SCOPE OF THIS CHAPTER

The guidance is concerning visits to children and young people and applies to visits to Looked After Children, as well as to visits to those children living at home. For friends and informal visitors of young people in a residential care setting please refer to the Friends and Visitors Procedure - Children's Homes Procedure.

RELEVANT GUIDANCE

DfE, The Children Act 1989 Guidance and Regulations - Volume 2: Care Planning, Placement and Case Review (2015)

AMENDMENT

This chapter was updated in October 2016 to reflect the revised visiting requirements in respect of children in designated Long Term Foster Placement as set out in The Children Act 1989 Guidance and Regulations - Volume 2: Care Planning, Placement and Case Review (June 2015). (See Section 4.4, Wherever a Looked After Child is placed, the child's social worker must visit the child in the placement at the following intervals, subject to the conditions below.)


Contents

  1. Introduction
  2. Who the Guidance Applies to
  3. Key Legislation and Guidance
  4. Frequency of Visits
  5. Conditions
  6. Guiding Principles of Visits to Children or Young People
  7. Conducting a Visit to a Child or Young Person
  8. Statutory Visits to Looked After Children
  9. Who Should be Seen
  10. Purpose
  11. Recording


1. Introduction

The guidance is concerning visits to children and young people and applies to visits to Looked After Children, as well as to visits to those children living at home. The professional must make every effort to understand the child, their needs, wishes and experiences. The visit should include seeing the child on their own as well as with their parent/carers and siblings. The child should have the opportunity to see the professional away from home. The professional should be clear about the purpose of the visit, and the preparation for the visit must include meeting the child's needs in terms of age, understanding, preferred communication, culture, ethnicity and wishes. An interpreter should be used when necessary.

• [What the exercise asks] Write the next part of the guidance on visiting children and young people, picking up after its last sentence.

• [Items from a data source]

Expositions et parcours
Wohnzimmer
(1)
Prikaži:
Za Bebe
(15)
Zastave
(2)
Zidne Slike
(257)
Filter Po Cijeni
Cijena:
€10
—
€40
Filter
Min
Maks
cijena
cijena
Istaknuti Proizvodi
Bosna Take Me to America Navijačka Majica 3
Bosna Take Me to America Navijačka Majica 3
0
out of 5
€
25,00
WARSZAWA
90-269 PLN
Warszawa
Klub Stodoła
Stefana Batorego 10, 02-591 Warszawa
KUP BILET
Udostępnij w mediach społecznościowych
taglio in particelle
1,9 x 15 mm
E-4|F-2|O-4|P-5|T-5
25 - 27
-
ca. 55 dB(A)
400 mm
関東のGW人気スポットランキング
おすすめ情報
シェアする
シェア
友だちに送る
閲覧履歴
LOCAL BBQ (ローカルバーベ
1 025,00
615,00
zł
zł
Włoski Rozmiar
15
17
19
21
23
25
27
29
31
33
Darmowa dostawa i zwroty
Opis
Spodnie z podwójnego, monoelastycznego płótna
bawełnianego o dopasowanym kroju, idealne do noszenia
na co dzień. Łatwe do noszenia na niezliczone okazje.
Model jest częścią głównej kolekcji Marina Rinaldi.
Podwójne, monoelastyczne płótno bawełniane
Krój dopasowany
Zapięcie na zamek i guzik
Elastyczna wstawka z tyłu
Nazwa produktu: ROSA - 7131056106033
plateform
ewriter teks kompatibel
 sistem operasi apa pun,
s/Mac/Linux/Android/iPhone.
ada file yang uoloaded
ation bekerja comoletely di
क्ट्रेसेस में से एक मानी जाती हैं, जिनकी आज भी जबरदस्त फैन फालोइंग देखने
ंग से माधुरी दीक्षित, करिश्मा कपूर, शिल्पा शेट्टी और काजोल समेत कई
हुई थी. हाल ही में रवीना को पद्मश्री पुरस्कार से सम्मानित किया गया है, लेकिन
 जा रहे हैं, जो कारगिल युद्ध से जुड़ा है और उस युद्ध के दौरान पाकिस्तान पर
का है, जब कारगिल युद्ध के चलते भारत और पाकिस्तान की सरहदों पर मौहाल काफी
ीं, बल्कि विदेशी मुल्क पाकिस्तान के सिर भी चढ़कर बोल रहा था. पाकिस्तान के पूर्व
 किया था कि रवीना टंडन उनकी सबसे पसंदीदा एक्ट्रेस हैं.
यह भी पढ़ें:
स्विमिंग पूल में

• [Result for this exercise]
2. Who the Guidance Applies to

  • Children with a Child in Need plan;
  • Children with a Child Protection plan;
  • Looked After Children with a Care Plan;
  • Children with an Adoption Plan;
  • Children/young people who have been referred or transferred to the service which results in actions and planned outcomes. These are known as 'cases'.

2.1 Who it does not apply to

  • Children who are privately fostered;
  • Children in receipt of direct payments only;
  • Children in receipt of short breaks.

The requirements for these visits are within the specific individual procedures.


3. Key Legislation and Guidance

  • Children Act 1989 Guidance and Regulations 1 - 4;
  • Adoption and Children Act 2002;
  • Fostering Regulations 2003;
  • Children Act 2004 Section 11;
  • The UN Convention on the Rights of the child;
  • National Minimum Standards - Regulation of Children's Homes (2002);
  • The Mental Capacity Act 2005;
  • Data Protection Act;
  • Working Together 2015;
  • Frazer competence;
  • Children and young people's participation strategy;
  • Health & Safety Policy.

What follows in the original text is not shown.